O equívoco anti-religião
Este excelente post do Rui A. sobre Juan de Mariana deu origem a interessantes reacções de duas pessoas que muito prezo: o João (Noronha) e o CAA. Não tendo disponibilidade para me alongar nem dedicar a atenção que estas reacções mereceriam (e descansado pela certeza de que o Rui responderá a algumas das objecções levantadas muito melhor do que está ao meu alcance), limitar-me-ei a algumas breves considerações sobre o assunto que me parecem relevantes (parcialmente inspirados pelos comentários do CL e do Gabriel Silva a este post):
1- Redescobrir autores (ou melhor, aspectos da sua obra) relevantes que caíram no esquecimento parece-me de extrema importância, independentemente da recepção que estes autores tiveram no seu tempo. A popularidade instantânea é um fraco critério de Verdade. Tal não implica obviamente por si só a intenção de reescrever a história seja de que instituição for (ainda que haja casos em que a versão da história hoje prevalecente esteja muito mal escrita...).
2- Negar a importância crucial da Igreja (simultaneamente una e plural) no desenvolvimento do pensamento político e filosófico ocidental raia o absurdo.
3- Uma figura pode ser pioneira mesmo que a evolução a partir das suas ideias seja indirecta e que a sua expressão dessas mesmas ideias seja, pelos padrões de épocas posteriores, apenas parcial ou imprecisa. É possível que Rothbard tenha pontualmente incorrido no erro de fazer mau uso das posições da escolástica ibérica (e não só...)para suportar as doutrinas políticas da sua preferência, mas quem ler os textos de Marjorie Grice-Hutchinson ou Alejandro Chafuen sobre os mesmos escolásticos, facilmente verificará que as limitações (de uma perspectiva liberal) do pensamento político, económico e filosófico dos escolásticos se encontram devidamente assinaladas.

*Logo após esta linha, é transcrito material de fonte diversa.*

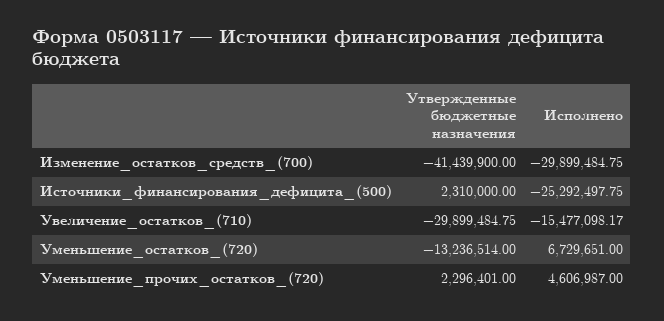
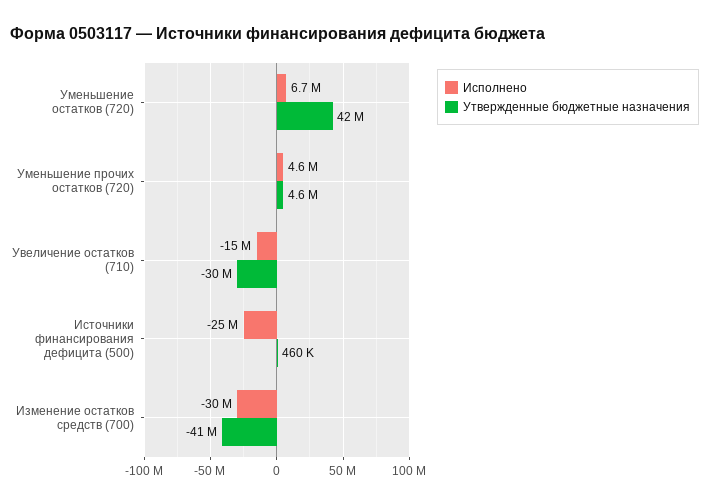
  {
    "Утвержденные бюджетные назначения": {
      "Изменение_остатков_средств_(700)": -41439900,
-     "Источники_финансирования_дефицита_(500)": 2310000,
+     "Источники_финансирования_дефицита_(500)": 460000,
      "Увеличение_остатков_(710)": -29899484.75,
-     "Уменьшение_остатков_(720)": -13236514,
+     "Уменьшение_остатков_(720)": 42000000,
-     "Уменьшение_прочих_остатков_(720)": 2296401
+     "Уменьшение_прочих_остатков_(720)": 4600000
    },
    "Исполнено": {
      "Изменение_остатков_средств_(700)": -29899484.75,
      "Источники_финансирования_дефицита_(500)": -25292497.75,
      "Увеличение_остатков_(710)": -15477098.17,
      "Уменьшение_остатков_(720)": 6729651,
      "Уменьшение_прочих_остатков_(720)": 4606987
    }
  }

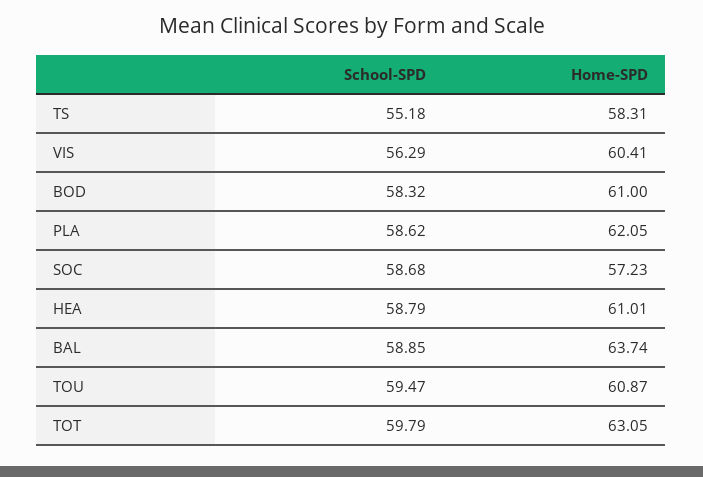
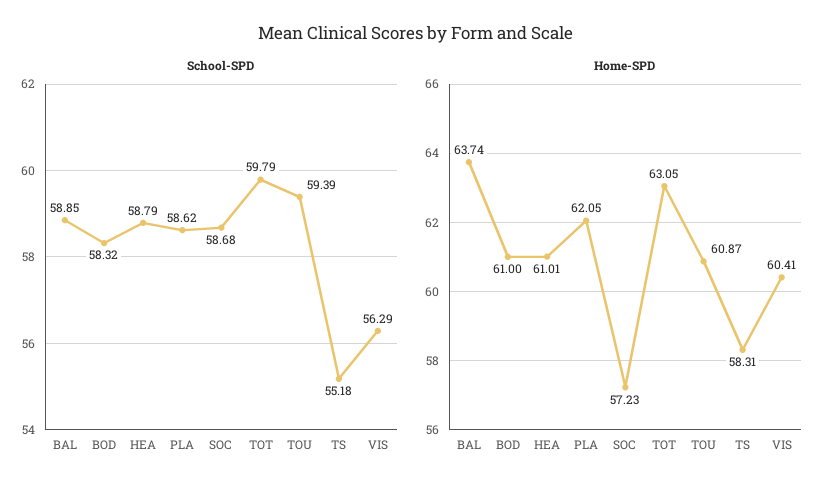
  {
    "School-SPD": {
      "TS": 55.18,
      "VIS": 56.29,
      "BOD": 58.32,
      "PLA": 58.62,
      "SOC": 58.68,
      "HEA": 58.79,
      "BAL": 58.85,
-     "TOU": 59.47,
+     "TOU": 59.39,
      "TOT": 59.79
    },
    "Home-SPD": {
      "TS": 58.31,
      "VIS": 60.41,
      "BOD": 61,
      "PLA": 62.05,
      "SOC": 57.23,
      "HEA": 61.01,
      "BAL": 63.74,
      "TOU": 60.87,
      "TOT": 63.05
    }
  }

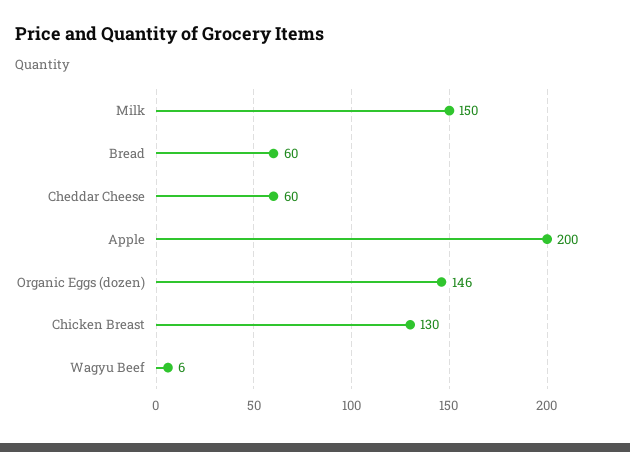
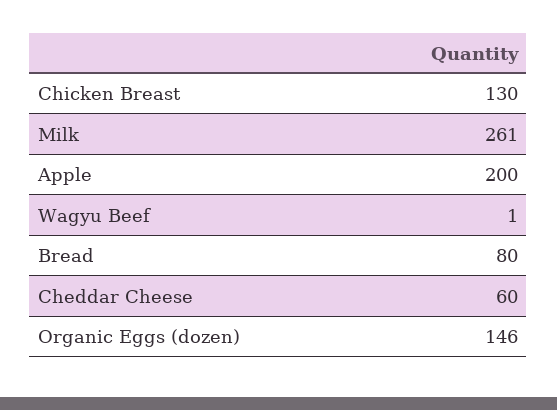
  {
-   "Milk": 150,
+   "Milk": 261,
-   "Bread": 60,
+   "Bread": 80,
    "Cheddar Cheese": 60,
    "Apple": 200,
    "Organic Eggs (dozen)": 146,
    "Chicken Breast": 130,
-   "Wagyu Beef": 6
+   "Wagyu Beef": 1
  }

4- Algumas das opiniões de Juan de Mariana não são certamente aceitáveis por muitos libertarians, mas isso em nada retira que Mariana tenha em certos aspectos antecipado os modernos libertarians. O mesmo se poderá dizer, por exemplo, de Locke que, para não ir mais longe, faz assentar toda a sua teoria da propriedade e dos direitos individuais em Deus, uma "base" que não é aceitável para muitos dos actuais libertarians (crentes ou não).
5- Avaliar quais as opiniões de Mariana (ou seja de que autor for), que são compatíveis coma doutrina da Igreja é, para um católico, um empreendimento louvável mas de natureza extremamente delicada. Entendimentos demasiadamente restritivos e fechados dessa "compatibilidade", para além de imprudentes face às limitações da razão humana, arriscam-se a colocar em causa uma das maiores riquezas da Igreja: a sua diversidade na unidade. Para usar um exemplo mais conhecido (e fora do campo da filosofia política em sentido estrito), veja-se o carácter contra-producente das posições mais agressivas que foram historicamente tomadas contra os ensinamentos de Teilhard de Chardin.
6- Sendo constituída por homens, a Igreja está naturalmente sujeita a erros. Querer no entanto reduzir a Igreja a esses erros denota uma visão parcial e muito pouco objectiva, frequentemente motivada por uma incapacidade de conviver com a dimensão religiosa do ser humano.